Methods: This 6-week, open-label, multicenter, decentralized, switch study enrolls participants aged 18–70 years with narcolepsy (type 1 or 2) taking 6–9 g/night of twice-nightly SXB for ≥6 weeks. After ≥2 weeks on stable twice-nightly SXB, participants switch to same dose/regimen of LXB for 6 weeks. The primary endpoint is the change from baseline to end-of-treatment visit in 24-hour ambulatory SBP. Secondary endpoints are change from baseline to end-of-treatment visit for in-clinic SBP and daytime and nighttime average SBP assessed by ambulatory BP monitoring.

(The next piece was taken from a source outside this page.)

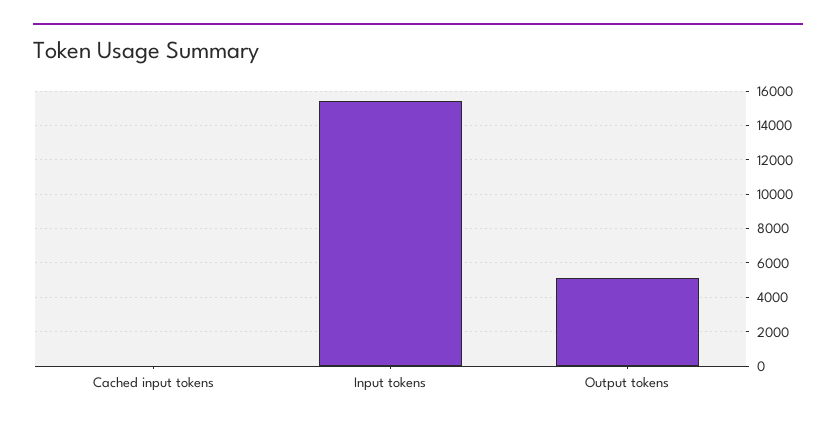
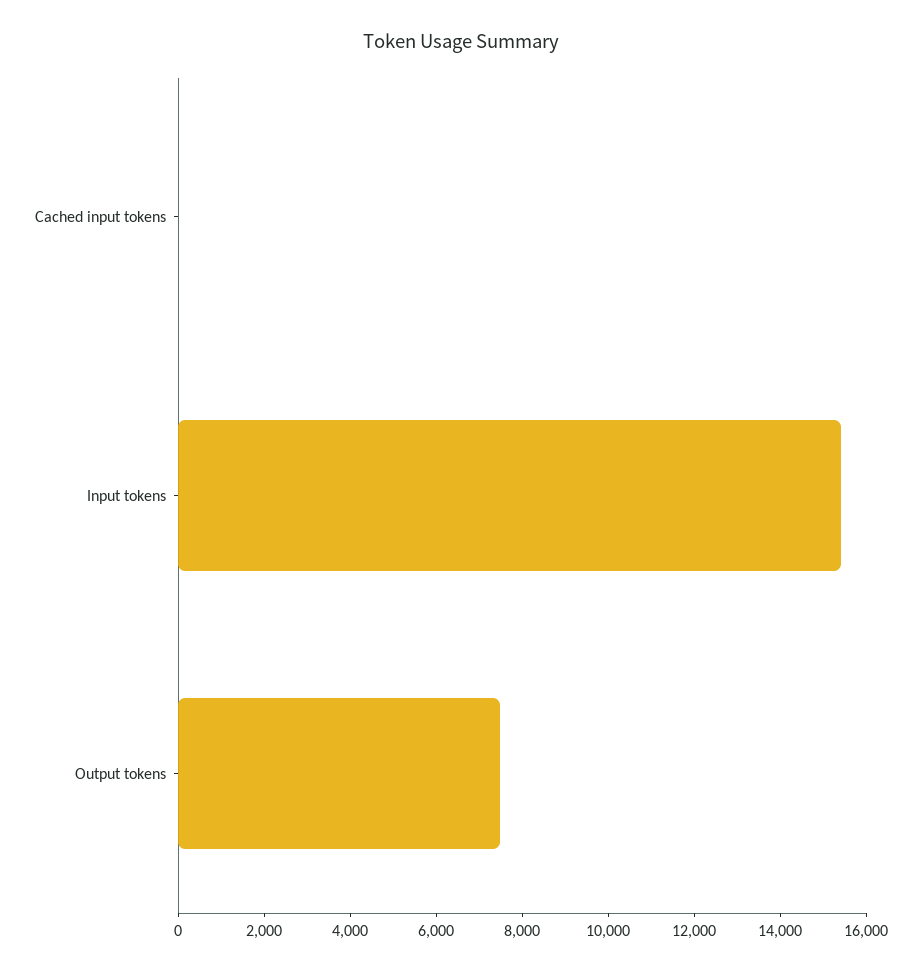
Output tokens: 5000 -> 7500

Results: Recruitment began in June 2023. This study uses a group sequential design with an adaptive sample size target of 57–77 participants completing the 6-week intervention period, providing 90% power to detect a mean difference of 3.5 mmHg in 24-hour SBP.

Conclusion: Results from XYLO will inform on BP following transition to LXB from twice-nightly SXB. Hybrid enrollment with a decentralized option may increase study access for a more diverse trial population.